Facebook: a response to Hodgkinson

Mr Hodgkinson's article 'With friend's like these...' is more a hodgepodge of corporate relationships and how they might pertain to the philosophical discourse of Facebook rather than a genuine discussion of what detrimental impact Facebook has on societal behaviour. His exploration of who's pulling the strings of our privacy is like pulling a good tooth from a decaying mouth.

I received an email from a friend with the article this morning and it angered me to the extent that I just had to write something.

First of all, 'isolation and computers' has been a central theme in social history and forms an integral part of that stereotype we've all come to know: the computer nerd. Didn't we also think that watching too much television led to isolation and societal impotence? Our 'computer nerd' who now has a new life on Facebook also has real-life friends who don't want to interact with his neurotic personality in person. These friends can reach out and build a relationship which is conducive and bearable for both. Hear this: Facebook is a computer nerd's only way to build some semblance of social skills that are transferable into real-life; giving him something techie yet acceptable to talk about in in face-to-face situations.

So much for my mockery of the negative effects of social networking. But Hodgkinson contradicts himself in several instances. Here just one example of Mr 'Hodgepodge': "why should my relationships be mediated through the imagination of a bunch of super-geeks in California?", in one sentence and later on claims that, "Facebook is profoundly uncreative. It makes nothing at all. It simply mediates in relationships that were happening anyway." If I could put these confusion into words it would be called, erm, hodgepodge.

Let's face it: Facebook is a not a book and there are no real faces involved in it at all - merely pictures of faces and imaginations of what people think and feel they are. It is a tool to disguise, fake or make-up/makeup an online identity which amounts to increased individualism on the one hand and personal confusion for those of us who have a profoundly disturbing as well as limited awareness of self on the other hand. It is pluralism and conformity at once.

Most of all, it is an internet tool where destructive social forces are married with its most positive forces used both wisely, self-destructively, divisively, creatively and ingeniously. For some it fills that 'celebrity gap' and for other it is an easy way to keep the lines of communication open no matter where in the world they might be.
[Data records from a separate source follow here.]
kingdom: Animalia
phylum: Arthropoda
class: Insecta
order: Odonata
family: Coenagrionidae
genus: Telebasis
Indeed, it has become a source for positive activism - a change to the 'new world order' - and whilst corporations are harnessing the power of Facebook, NGOs, charities and pressure groups are making 'marketable' use of it too. He says that "clearly, Facebook is another uber-capitalist experiment: can you make money out of friendship? Can you create communities free of national boundaries - and then sell Coca-Cola to them?". Just because companies are now latching and harnessing Facebook as a source of brand marketing and product placement it does not mean that Facebook users will allow it - Hodgkinson says that himself, although without much conviction. Who's to say that harnessing social-capital is not worth doing if it helps a cause or awareness?

On another level, Myspace chose to suckle on the corporate nipple and has now completely lost appeal to those users among us who looked to a wholesome experience in social-networking - an experience that retained some semblance of independence. Facebook is tampering with a large group of users who will pack up and leave if they feel they are being bugged by too much advertising and 'the corporation'. So far, choice-by-choice ads have begun to appear but are confined to a side-like bar on a blog - take it any further and Facebook will remain a fad - if that isn't what it is already becoming despite the growing number of users.

Mr Hodgkinson should be worrying not about some pimply boys who came up with a good idea and were then consequently funded by right-wingers but see, that liberals failed to capitalise on the wondrous market that is Facebook and are just coming late to the game. Saying that the internet is immensely appealing to Neocons is like hypothesizing that Facebook would have appealed to John Locke because it promoted individual freedoms.

I'm not going to deconstruct his entire article word for word but merely ask him to take a look at where our privacy is really at stake? People are voluntarily laying down their private lives to the scrutiny of others on Facebook and your choice not to join might reflect your desire not to be at the mercy of prying eyes. Just remember next time you go to the bank, swipe your credit card, talk to someone over the phone or call the AA (car break-down service): you can be heard and listened to anywhere in the world at anytime and that you have already surrendered your identity to the second, third and the fourth estate in this day and age of digital surveillance. In all the noise that is generated involuntarily by your existence in the information age, if you so will the argument, Facebook reclaims individual privacy by making it self-surrendered privacy.

I am at a loss when I read flaming-liberals who imply 'off-the-cuff' that the air-conditioning stands in the way of them and reconnecting with nature. I'm at a loss with my friends who are not joining Facebook for reasons that Hodgkinson outlines, especially, when such friends work in corporate self-serving industries that compound the privacy problem more than seek to alleviate it whilst hibernating in their condos in California.

In all seriousness, is Facebook really the philosophical evil-doer of big-brother-o-philes or is it an internet tool whose all-encompassing take-over bid for the world is somewhat limited to its 59 million plus users who make up about 4% of internet users worldwide? Besides, if you're so worried about your civil liberties my advice is: stay indoors, don't travel and by all means, don't talk to anyone, grow your own vegetables and don't buy anything from anyone.